___ Supplied text ___
An Introduction to the Statistics and Structure of Astronomical Gamma-Ray Images

In this first blog post I would like to give a brief introduction to the structure and statistical characteristics of astronomical gamma-ray data from first principles. The post is aimed at a more general audience with a basic understanding of statistics and physics. It should give undergrads and interested researchers in gamma-ray astronomy a more statistical perspective on the data they are working with, while for statisticians it should provide an example for a more real-world application of statistical models.

If you recall the electromagnetic spectrum; gamma-rays correspond to the short wavelength or equivalently the high energy part of the spectrum. Just from the simple consideration that high energy photons require more energy to be produced, we can already infer that gamma-ray photons are more rare than lower energy photons, as for example optical photons. In practice this means that intensities in the gamma-ray range are very low and gamma-ray telescopes are effectively particle detectors: they detect individual photons and reconstruct their arrival direction, time and energy.

Examples of such telescopes include the Fermi Large Area Telescope (LAT) and so called Imaging Atmospheric Cherenkov Telescopes (IACTs) such as the CTAO, H.E.S.S., MAGIC and VERITAS.

From a statistical point of view we can describe this as a sampling process. The brightness of the sky is a continuous field or probability density function in space, time and energy and we draw individual samples from it with our telescopes. However the measurement process itself introduces additional uncertainties and artifacts. We are going to mimic this process in a simple toy model using Numpy to learn more about and illustrate the statistical properties of gamma-ray data.

Poisson Distribution

First we import Numpy and initialize the random number generator, which is the best practice to ensure reproducibility of the results:

import numpy as np

random_state = np.random.RandomState(2311)
___ Data excerpts ___
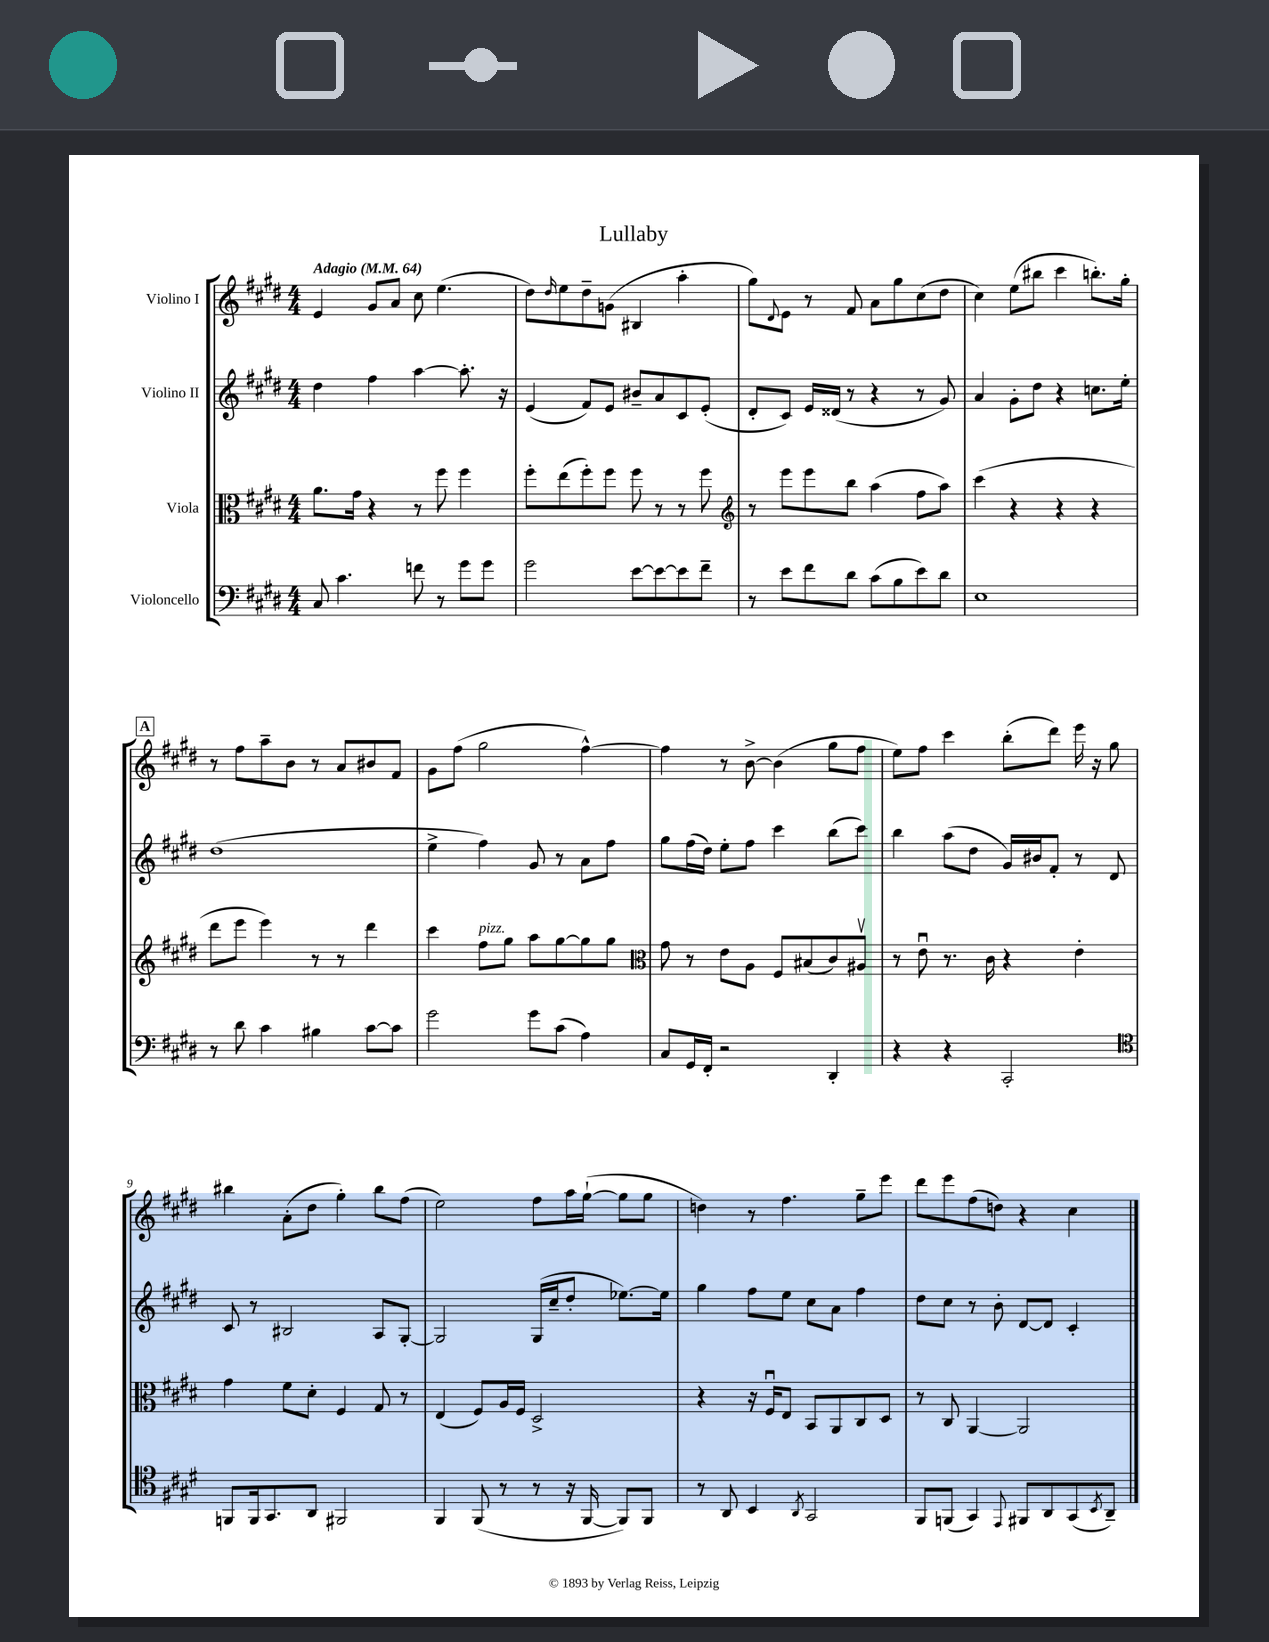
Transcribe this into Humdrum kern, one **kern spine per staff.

**kern	**kern	**kern	**kern
*part4	*part3	*part2	*part1
*staff4	*staff3	*staff2	*staff1
*I"Violoncello	*I"Viola	*I"Violino II	*I"Violino I
*clefF4	*clefC3	*clefG2	*clefG2
*k[f#c#g#d#]	*k[f#c#g#d#]	*k[f#c#g#d#]	*k[f#c#g#d#]
*M4/4	*M4/4	*M4/4	*M4/4
*MM64	*MM64	*MM64	*MM64
=1	=1	=1	=1
!	!	!	!LO:TX:a:B:t=Adagio
8C#/	8.a\L	4dd#\	4e/
4.c#\	.	.	.
.	16g#\Jk	.	.
.	4r	4ff#\	8g#/L
.	.	.	8a/J
8fn\	8r	[4aa\	8cc#\
8r	8ff#\	.	(4.ee\
8g#\L	4ff#\	8.aa'\]	.
8g#\J	.	.	.
.	.	16r	.
=2	=2	=2	=2
2g#\	8ff#'\L	(4e/	8dd#\L)
.	.	.	16qqdd#/
.	(8ee\	.	8ee\
.	8ff#'\)	8f#/L)	8dd#~\
.	8ff#\J	8e/J	(8gn\J
[8e\L	8ff#\	8b#X~/L	4B#X/
8e\_	8r	8a/	.
8e\]	8r	8c#/	4aa'\
8f#~\J	8ff#\	(8e'/J	.
=3	=3	=3	=3
*	*clefG2	*	*
8r	8r	8d#'/L	8gg#\L)
.	.	.	8qqd#/
8e\L	8eee\L	8c#/J)	8e\J
8f#\	8eee\	16e/LL	8r
.	.	(16d##X/JJ	.
8d#\J	8bb\J	8r	8f#/
(8c#\L	(4aa\	4r	8a\L
8B\	.	.	8gg#\
8e\)	8ff#\L	8r	(8cc#\
8d#\J	8aa\J)	8g#/)	8dd#\J
=4	=4	=4	=4
1E	(4ccc#\	4a/	4cc#\)
.	4r	8g#'\L	(8ee\L
.	.	8dd#\J	8bb#X\J
.	4r	4r	4ccc#\
.	4r	8.ccn\L	8.bbn'\L)
.	.	16ee'\Jk	16gg#'\Jk
!!LO:LB:g=z
!!LO:REH:place=s1:t=A
=5	=5	=5	=5
8r	8ddd#\L	(1dd#	8r
8d#\	8eee\J	.	8ff#\L
4c#\	4eee\)	.	8aa~\
.	.	.	8b\J
4B#X\	8r	.	8r
.	8r	.	8a/L
[8c#\L	4ddd#\	.	8b#X/
8c#\J]	.	.	8f#/J
=6	=6	=6	=6
2g#\	4ccc#\	4ee^\	8g#\L
.	.	.	(8ff#\J
!	!LO:TX:a:i:t=pizz.	!	!
.	8ff#\L	4ff#\)	2gg#\
.	8gg#\J	.	.
8g#\L	8aa\L	8g#/	.
(8c#\J	[8gg#\	8r	.
4A\)	8gg#\]	8a\L	[4ff#^^\)
.	8gg#\J	8ff#\J	.
=7	=7	=7	=7
*	*clefC3	*	*
8C#/L	8g#\	8gg#\L	4ff#\]
16GG#/L	8r	(16ff#\L	.
16FF#'/JJ	.	16dd#\JJ)	.
2r	8e\L	8ee'\L	8r
.	8A\J	8ff#\J	[8b^\
.	8F#/L	4ccc#\	(4b\]
.	(8B#X/	.	.
4DD#'/	8c#/)	(8bb\L	8gg#\L
.	8A#Xv/J	8ccc#\J)	8ff#\J
=8	=8	=8	=8
4r	8r	4bb\	8ee\L)
.	8eu\	.	8ff#\J
4r	8.r	(8aa\L	4ccc#\
.	.	8dd#\J	.
.	16c#\	.	.
2CC#'/	4r	16g#/LL)	(8bb'\L
.	.	16b#X/J	.
.	.	8f#'/J	8ddd#\J)
.	4e'\	8r	16eee\
.	.	.	16r
.	.	8d#/	8gg#\
!!LO:LB:g=z
=9	=9	=9	=9
*clefC4	*	*	*
8FFn/L	4g#\	8c#/	4bb#X\
16FF/k	.	8r	.
8.GG#/	.	.	.
.	8f#\L	2B#X/	(8a'\L
8AA/J	8d#'\J	.	8dd#\J
2FF#X/	4F#/	.	4gg#'\)
.	8G#/	8A/L	8bb#\L
.	8r	[8G#'/J	(8ff#\J
=10	=10	=10	=10
4FF#/	(4E/	2G#/]	2ee\)
(8FF#/	8F#/L)	.	.
8r	16A/L	.	.
.	16F#/JJ	.	.
8r	2D#^/	(16G#/LL	8ff#\L
.	.	16cc#~/J	.
16r	.	8dd#'/J	16aa\L
[16FF#/	.	.	([16gg#`\JJ
8FF#/L])	.	[8.ee-X\L)	8gg#\L]
8FF#/J	.	.	8gg#\J
.	.	16ee-\Jk]	.
=11	=11	=11	=11
8r	4r	4gg#\	4ddn\)
8AA/	.	.	.
4BB/	16r	8ff#\L	8r
.	16F#u/KL	.	.
.	8E/J	8ee\J	4.ff#\
8qAA/	.	.	.
2GG#/	8BB/L	8cc#\L	.
.	8AA/	8a\J	.
.	8C#/	4ff#\	8gg#~\L
.	8D#/J	.	8eee\J
=12	=12	=12	=12
8FF#/L	8r	8dd#\L	8ddd#\L
(8FFn/J	8C#/	8cc#\J	8eee\
4GG#/)	[4AA/	8r	(8ff#\
.	.	8b'\	8ddn\J)
8qqEE/	.	.	.
8FF#X/L	2AA/]	[8d#/L	4r
8AA/	.	8d#/J]	.
(8GG#/	.	4c#'/	4cc#\
8qBB/	.	.	.
8AA~/J)	.	.	.
==	==	==	==
*-	*-	*-	*-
___
• _Problems to solve_:
1. In the text on gamma-ray image statistics, what quantities do gamma-ray telescopes reconstruct for each detected photon?
2. Pick up the text on gamma-ray image statistics after its last line and continue it.

• _Task responses_:
1. Its arrival direction, time and energy.

2.
We start with a very simple scenario: we have a detector that can detect individual photons and measure their position. However the sky we are looking at has the same brightness everywhere. This means that the probability of detecting a photon at any given position is the same. So we can just draw the x and y coordinates for each photon from a uniform distribution. In total we will draw one million photons:

n_photons_total = 1_000_000
x_max, y_max = (333, 500)

x = random_state.uniform(0, x_max, size=n_photons_total)
y = random_state.uniform(0, y_max, size=n_photons_total)

We have chosen a somewhat arbitrary maximum values of x_max=500 and y_max=333. Basically because we will work with another example image later which has exactly this size in pixels. However this image defines now our coordinate system. The arrays x and y just correspond the position of the photon event in the image in pixel coordinates. It is important to keep in mind that by convention Numpy uses the top left corner as the origin of the coordinate system and the x-axis points to the right and the y-axis points down. This is the opposite of the usual convention in astronomy where the origin is in the lower left of the image and the x-axis points to the right and the y-axis points up. We will stick to the Numpy convention.

So the arrays x and y just correspond the position of the photon event in the image given in pixel coordinates:

with np.printoptions(precision=2, suppress=True):
    print(f"x coords: {x}")
    print(f"y coords: {y}")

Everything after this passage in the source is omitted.